Entries taken from a collection:
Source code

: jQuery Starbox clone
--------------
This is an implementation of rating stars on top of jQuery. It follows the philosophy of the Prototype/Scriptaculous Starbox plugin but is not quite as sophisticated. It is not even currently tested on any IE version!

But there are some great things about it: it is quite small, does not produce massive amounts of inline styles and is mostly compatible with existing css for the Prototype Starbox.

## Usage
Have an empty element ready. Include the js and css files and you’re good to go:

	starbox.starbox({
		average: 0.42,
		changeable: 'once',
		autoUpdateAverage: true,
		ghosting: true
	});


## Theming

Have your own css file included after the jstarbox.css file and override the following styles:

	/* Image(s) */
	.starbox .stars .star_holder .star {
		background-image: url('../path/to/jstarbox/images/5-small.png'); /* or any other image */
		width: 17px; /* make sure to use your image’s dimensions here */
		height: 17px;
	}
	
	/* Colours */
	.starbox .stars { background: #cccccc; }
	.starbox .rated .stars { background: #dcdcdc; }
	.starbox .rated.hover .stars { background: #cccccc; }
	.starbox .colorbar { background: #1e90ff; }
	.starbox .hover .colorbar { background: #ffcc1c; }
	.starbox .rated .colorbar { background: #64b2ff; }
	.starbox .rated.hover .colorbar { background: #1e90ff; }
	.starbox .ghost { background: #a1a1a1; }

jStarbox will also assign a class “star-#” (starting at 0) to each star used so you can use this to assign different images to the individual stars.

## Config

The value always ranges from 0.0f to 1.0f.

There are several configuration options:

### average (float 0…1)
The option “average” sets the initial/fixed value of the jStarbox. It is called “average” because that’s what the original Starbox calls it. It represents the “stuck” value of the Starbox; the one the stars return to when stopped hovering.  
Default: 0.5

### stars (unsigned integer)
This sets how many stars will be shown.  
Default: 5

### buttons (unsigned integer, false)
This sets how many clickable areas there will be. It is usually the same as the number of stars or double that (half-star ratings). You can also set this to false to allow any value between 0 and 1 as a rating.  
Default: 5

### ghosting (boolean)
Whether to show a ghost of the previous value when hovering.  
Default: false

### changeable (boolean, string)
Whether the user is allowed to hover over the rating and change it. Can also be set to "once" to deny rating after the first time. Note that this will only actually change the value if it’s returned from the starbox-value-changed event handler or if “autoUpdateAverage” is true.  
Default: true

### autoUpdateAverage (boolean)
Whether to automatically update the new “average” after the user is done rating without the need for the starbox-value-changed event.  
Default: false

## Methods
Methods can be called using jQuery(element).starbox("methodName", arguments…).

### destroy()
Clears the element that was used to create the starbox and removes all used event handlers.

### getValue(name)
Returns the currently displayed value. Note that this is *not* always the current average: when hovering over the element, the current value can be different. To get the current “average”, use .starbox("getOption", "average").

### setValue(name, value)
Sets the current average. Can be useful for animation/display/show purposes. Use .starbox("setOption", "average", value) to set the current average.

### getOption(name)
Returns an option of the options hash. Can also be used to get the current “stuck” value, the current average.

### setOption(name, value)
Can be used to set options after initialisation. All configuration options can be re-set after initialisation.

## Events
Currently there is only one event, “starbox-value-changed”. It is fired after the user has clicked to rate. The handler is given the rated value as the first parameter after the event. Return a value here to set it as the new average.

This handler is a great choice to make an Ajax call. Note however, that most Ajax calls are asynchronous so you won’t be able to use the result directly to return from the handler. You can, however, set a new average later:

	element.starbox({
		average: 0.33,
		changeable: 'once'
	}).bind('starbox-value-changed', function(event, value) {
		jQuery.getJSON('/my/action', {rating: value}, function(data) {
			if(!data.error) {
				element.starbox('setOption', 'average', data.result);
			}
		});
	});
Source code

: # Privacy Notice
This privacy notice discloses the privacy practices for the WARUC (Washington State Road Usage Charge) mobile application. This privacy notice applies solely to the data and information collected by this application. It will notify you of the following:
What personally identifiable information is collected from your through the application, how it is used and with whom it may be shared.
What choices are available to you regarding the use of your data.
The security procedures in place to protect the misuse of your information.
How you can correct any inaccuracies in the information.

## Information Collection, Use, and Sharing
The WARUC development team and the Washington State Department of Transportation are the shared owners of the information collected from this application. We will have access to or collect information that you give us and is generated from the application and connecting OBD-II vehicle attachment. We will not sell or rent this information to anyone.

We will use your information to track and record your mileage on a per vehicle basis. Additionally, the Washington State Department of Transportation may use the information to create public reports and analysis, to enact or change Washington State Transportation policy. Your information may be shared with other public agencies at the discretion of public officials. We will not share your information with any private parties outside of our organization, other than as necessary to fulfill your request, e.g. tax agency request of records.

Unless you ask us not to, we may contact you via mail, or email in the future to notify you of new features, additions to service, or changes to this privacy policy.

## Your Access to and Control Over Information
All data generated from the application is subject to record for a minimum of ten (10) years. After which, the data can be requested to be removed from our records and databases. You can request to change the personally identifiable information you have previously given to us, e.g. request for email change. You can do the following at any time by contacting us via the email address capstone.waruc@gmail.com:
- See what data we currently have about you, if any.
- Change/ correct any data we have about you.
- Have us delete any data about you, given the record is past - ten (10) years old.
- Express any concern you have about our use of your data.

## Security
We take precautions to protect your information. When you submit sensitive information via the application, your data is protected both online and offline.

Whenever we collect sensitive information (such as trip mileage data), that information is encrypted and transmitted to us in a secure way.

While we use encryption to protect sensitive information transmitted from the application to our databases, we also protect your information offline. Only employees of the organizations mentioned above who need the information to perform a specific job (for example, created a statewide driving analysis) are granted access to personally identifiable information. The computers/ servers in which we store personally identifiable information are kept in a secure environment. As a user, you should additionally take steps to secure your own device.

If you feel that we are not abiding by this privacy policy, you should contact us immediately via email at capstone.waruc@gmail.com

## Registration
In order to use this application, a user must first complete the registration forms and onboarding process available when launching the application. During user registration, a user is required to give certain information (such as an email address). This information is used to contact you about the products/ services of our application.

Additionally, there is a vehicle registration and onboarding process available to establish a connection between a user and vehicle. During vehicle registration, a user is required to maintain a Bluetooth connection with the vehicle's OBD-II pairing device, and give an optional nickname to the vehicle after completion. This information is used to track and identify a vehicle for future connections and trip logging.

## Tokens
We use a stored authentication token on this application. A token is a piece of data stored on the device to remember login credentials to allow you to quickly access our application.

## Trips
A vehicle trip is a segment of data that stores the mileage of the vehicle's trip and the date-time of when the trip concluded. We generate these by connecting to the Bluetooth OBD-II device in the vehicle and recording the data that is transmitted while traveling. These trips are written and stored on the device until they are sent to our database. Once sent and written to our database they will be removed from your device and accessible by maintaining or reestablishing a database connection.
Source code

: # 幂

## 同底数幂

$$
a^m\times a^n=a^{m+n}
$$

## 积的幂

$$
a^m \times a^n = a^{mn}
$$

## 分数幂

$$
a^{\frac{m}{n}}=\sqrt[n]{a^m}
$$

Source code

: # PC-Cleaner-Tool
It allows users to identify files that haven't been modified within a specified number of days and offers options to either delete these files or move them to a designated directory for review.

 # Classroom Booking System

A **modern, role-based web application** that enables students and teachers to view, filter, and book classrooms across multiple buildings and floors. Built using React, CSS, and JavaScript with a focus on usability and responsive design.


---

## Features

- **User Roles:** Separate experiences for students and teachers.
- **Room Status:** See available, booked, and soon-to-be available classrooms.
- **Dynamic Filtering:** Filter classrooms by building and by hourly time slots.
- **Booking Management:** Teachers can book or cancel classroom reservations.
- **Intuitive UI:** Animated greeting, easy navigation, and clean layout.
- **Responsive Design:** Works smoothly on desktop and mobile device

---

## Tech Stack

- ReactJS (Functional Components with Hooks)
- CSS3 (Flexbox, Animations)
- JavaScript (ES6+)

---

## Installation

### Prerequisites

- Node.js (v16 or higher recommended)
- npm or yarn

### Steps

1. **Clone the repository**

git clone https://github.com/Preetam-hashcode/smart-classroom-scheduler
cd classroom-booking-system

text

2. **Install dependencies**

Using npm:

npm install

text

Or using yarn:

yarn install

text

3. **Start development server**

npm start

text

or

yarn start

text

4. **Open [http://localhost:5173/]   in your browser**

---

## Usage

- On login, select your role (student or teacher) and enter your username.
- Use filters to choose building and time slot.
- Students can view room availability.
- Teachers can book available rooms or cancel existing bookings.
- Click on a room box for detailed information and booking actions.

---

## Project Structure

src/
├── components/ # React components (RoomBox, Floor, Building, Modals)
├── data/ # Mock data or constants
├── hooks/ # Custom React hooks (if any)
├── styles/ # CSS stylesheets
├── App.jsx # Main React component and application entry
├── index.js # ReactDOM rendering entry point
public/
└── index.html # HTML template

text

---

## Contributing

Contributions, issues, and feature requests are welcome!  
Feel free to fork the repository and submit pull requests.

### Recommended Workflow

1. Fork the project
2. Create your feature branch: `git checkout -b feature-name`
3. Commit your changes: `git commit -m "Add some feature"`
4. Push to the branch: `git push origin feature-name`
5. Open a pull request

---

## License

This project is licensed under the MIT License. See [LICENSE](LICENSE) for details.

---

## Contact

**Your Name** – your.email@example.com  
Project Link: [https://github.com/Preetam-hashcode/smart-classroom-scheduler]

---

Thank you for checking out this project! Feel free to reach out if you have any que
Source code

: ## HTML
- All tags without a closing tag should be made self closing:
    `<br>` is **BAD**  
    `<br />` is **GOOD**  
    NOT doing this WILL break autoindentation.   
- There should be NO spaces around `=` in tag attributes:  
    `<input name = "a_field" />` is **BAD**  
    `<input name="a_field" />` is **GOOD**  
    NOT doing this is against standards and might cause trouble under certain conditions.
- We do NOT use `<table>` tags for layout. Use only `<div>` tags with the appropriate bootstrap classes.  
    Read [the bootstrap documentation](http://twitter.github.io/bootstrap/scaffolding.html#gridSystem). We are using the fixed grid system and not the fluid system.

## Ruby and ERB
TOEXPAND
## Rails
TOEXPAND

WORK INSTRUCTIONS: Search the data above for the string "free" and return every line that has it.

EXERCISE SOLUTION:
Feel free to fork the repository and submit pull requests.
Thank you for checking out this project! Feel free to reach out if you have any que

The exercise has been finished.